De nouveaux heurts opposaient mardi à New Delhi la police à des manifestants contre une loi sur la citoyenneté jugée discriminatoire envers les musulmans, défiant ainsi le gouvernement du Premier ministre Narendra Modi.
Dans un mouvement de contestation d'une ampleur rarement vue depuis l'arrivée au pouvoir des nationalistes hindous en 2014, de nombreuses manifestations se tiennent depuis une semaine en Inde contre la nouvelle législation.
Le texte facilite l'attribution de la citoyenneté indienne aux réfugiés d'Afghanistan, du Bangladesh et du Pakistan, mais à la condition qu'ils ne soient pas musulmans.
Mardi après-midi, dans le quartier à majorité musulmane de Seelampur dans l'est de la capitale, les fumées de gaz lacrymogènes lancés par la police emplissaient les rues. Des milliers de manifestants lançaient des pierres sur les forces de l'ordre.
Un habitant du quartier, Ovais Sultan, a raconté à l'AFP que les affrontements avaient commencé après que la police eut chargé à coup de bâtons une marche de manifestants pour la disperser.
Dans la ville de Calcutta (capitale du Bengale occidental, est), plus de 20'000 protestataires se sont rassemblés pour un nouveau grand défilé à l'appel de Mamata Banerjee, virulente adversaire du chef du gouvernement.
«Ce n'est que le début de notre mouvement contre le CAA et le NRC», a lancé la cheffe de l'exécutif du Bengale occidental, en référence aux acronymes respectifs de la loi sur la citoyenneté («Citizenship Amendment Act») et d'un controversé registre des citoyens («National Registry of Citizens»).
Ce dernier a été mis en place dans l'État d'Assam (nord-est), où il pourrait laisser près de 2 millions de personnes apatrides. Le pouvoir nationaliste hindou veut l'étendre à toute l'Inde.
Présent dans le cortège à Calcutta, le réalisateur Gautam Ghosh a estimé que la loi sur le citoyenneté aurait pour résultat de «diviser le pays». «Si le gouvernement fédéral essaye d'appliquer la loi, encore plus de sang coulera.

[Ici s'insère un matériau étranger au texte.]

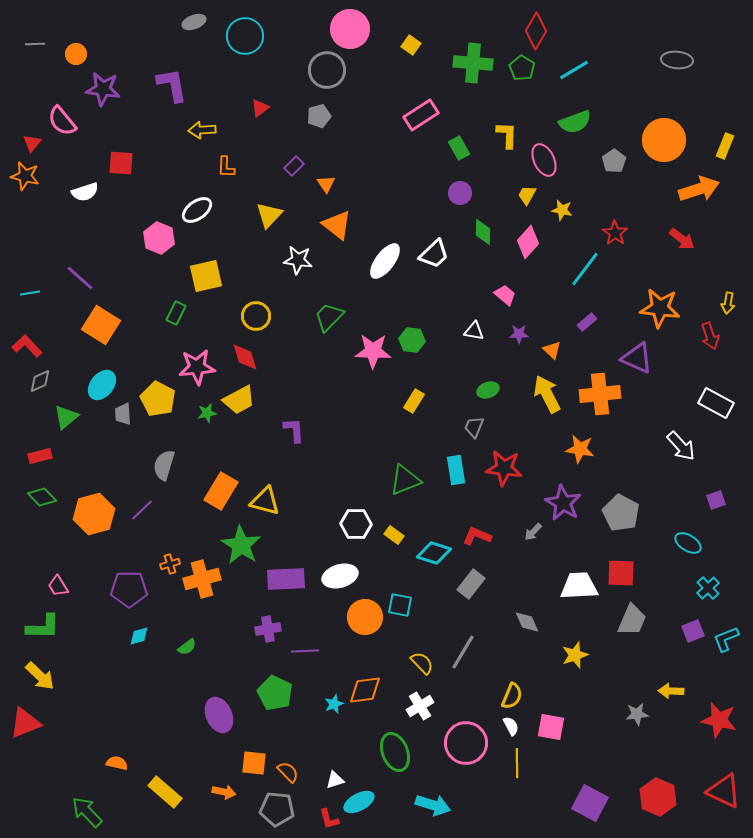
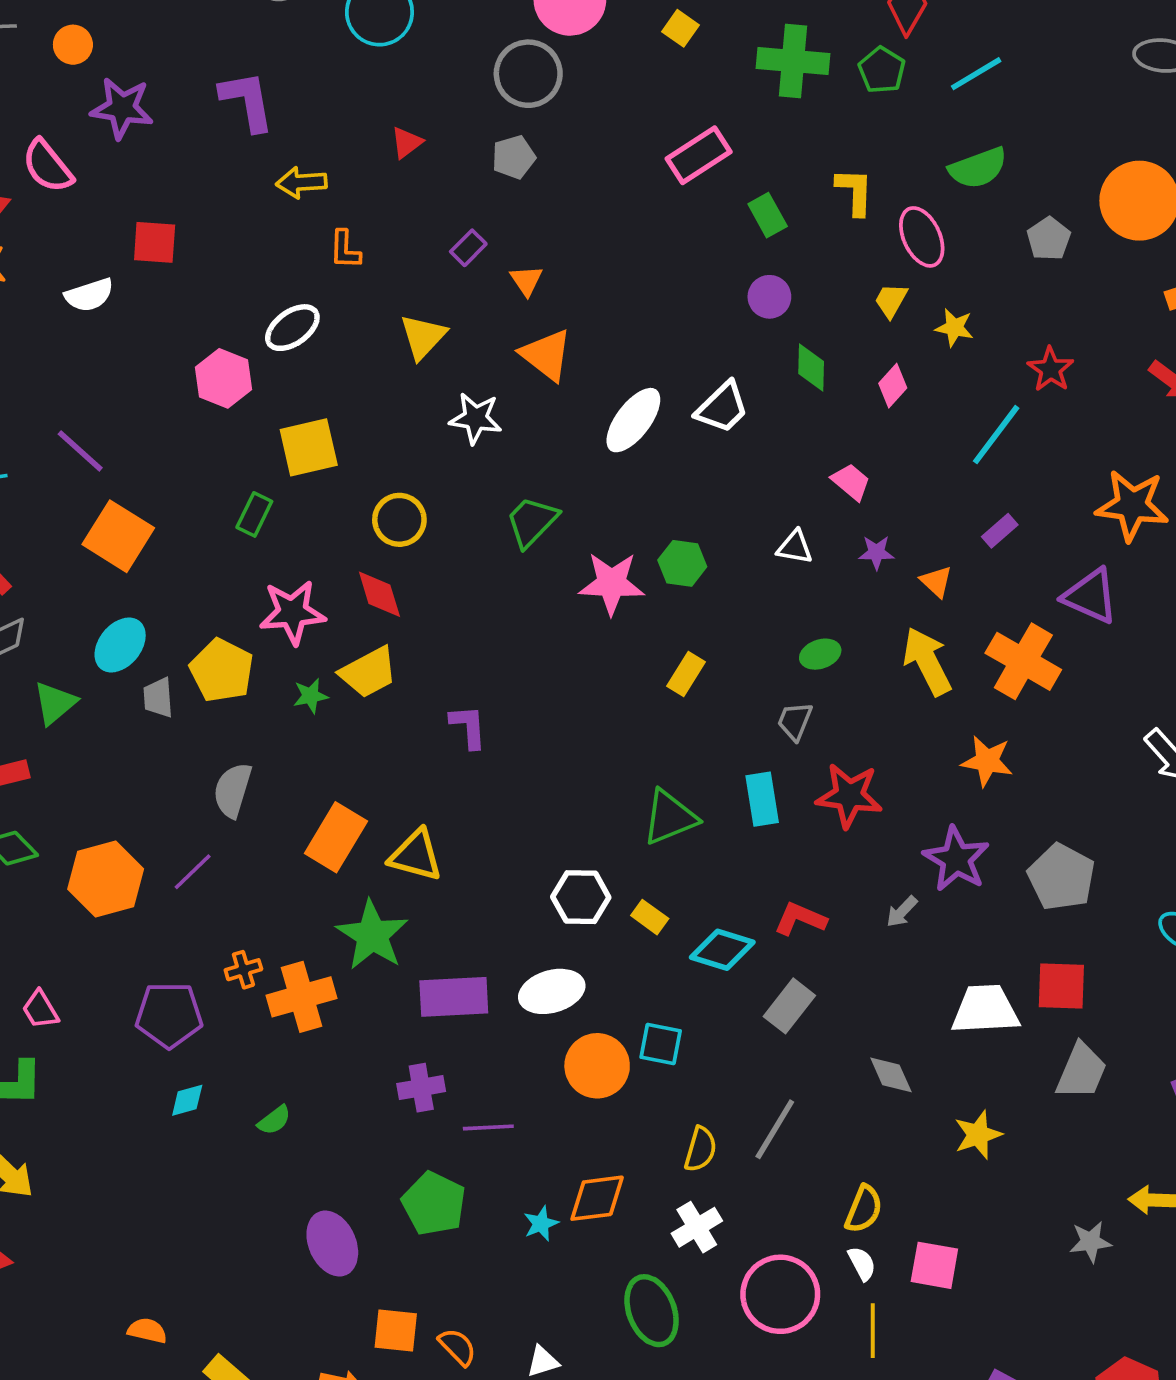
pink diamond: (528, 242) -> (893, 386), size x0.7
orange cross: (600, 394) -> (1023, 661), turned 36
yellow semicircle: (422, 663) -> (700, 1149), turned 60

Les gens ne l'accepteront pas», a-t-il affirmé à l'AFP.
D'autres manifestations se tenaient dans les États du Kerala et du Tamil Nadu, dans le sud de l'Inde. Davantage de rassemblements sont aussi prévus en fin de journée mardi à New Delhi.
Modi blâme l'opposition
Lors d'un rassemblement électoral dans le Jharkhand (est), Narendra Modi a accusé le parti du Congrès (opposition) de «répandre la violence et de créer un environnement de peur».
«Il est clair comme si c'était gravé dans le marbre que le CAA n'affectera aucun citoyen (indien, ndlr) – musulman, hindou, chrétien ou autre», a déclaré le Premier ministre.
Le CAA ne concerne en effet que des ressortissants de pays étrangers, mais pour ses détracteurs il s'inscrit dans la volonté et la tendance générale des nationalistes hindous à marginaliser les musulmans en Inde.
Ces derniers jours, les autorités ont coupé internet et fait usage de la force pour disperser des marches et attroupements en divers endroits de ce pays de 1,3 milliard d'habitants.
La contestation est partie la semaine dernière du nord-est du pays, où elle a entraîné la mort de six personnes et donné lieu à des scènes d'émeutes, au moment où le Parlement indien examinait et approuvait le texte.
Les protestataires de cette partie de l'Inde s'opposent pour leur part à cette loi au motif qu'elle entraînerait un afflux de réfugiés hindous du Bangladesh frontalier dans leur région à l'équilibre intercommunautaire fragile.
Des blessés
La mobilisation a connu un nouvel essor ce week-end, en réaction aux affrontements dimanche entre manifestants et policiers à la grande université Jamia Millia Islamia de Delhi. Ces violences ont provoqué des marches de solidarité dans plusieurs campus universitaires à travers l'Inde dimanche soir et lundi.
À l'intérieur de Jamia et dans des quartiers alentour, les forces de l'ordre ont tiré des gaz lacrymogènes et chargé la foule à coups de bâtons, tandis que les manifestants sont accusés d'avoir incendié quatre bus et endommagé des véhicules.
Ces heurts ont fait 200 blessés, principalement des étudiants, selon la directrice de l'université. La police de Delhi n'a elle fait état que de 39 étudiants et 30 policiers blessés.
«La violence contre des étudiants manifestant pacifiquement ne peut être justifiée en aucune circonstance», a dénoncé dans un communiqué Avinash Kumar, directeur d'Amnesty International pour l'Inde.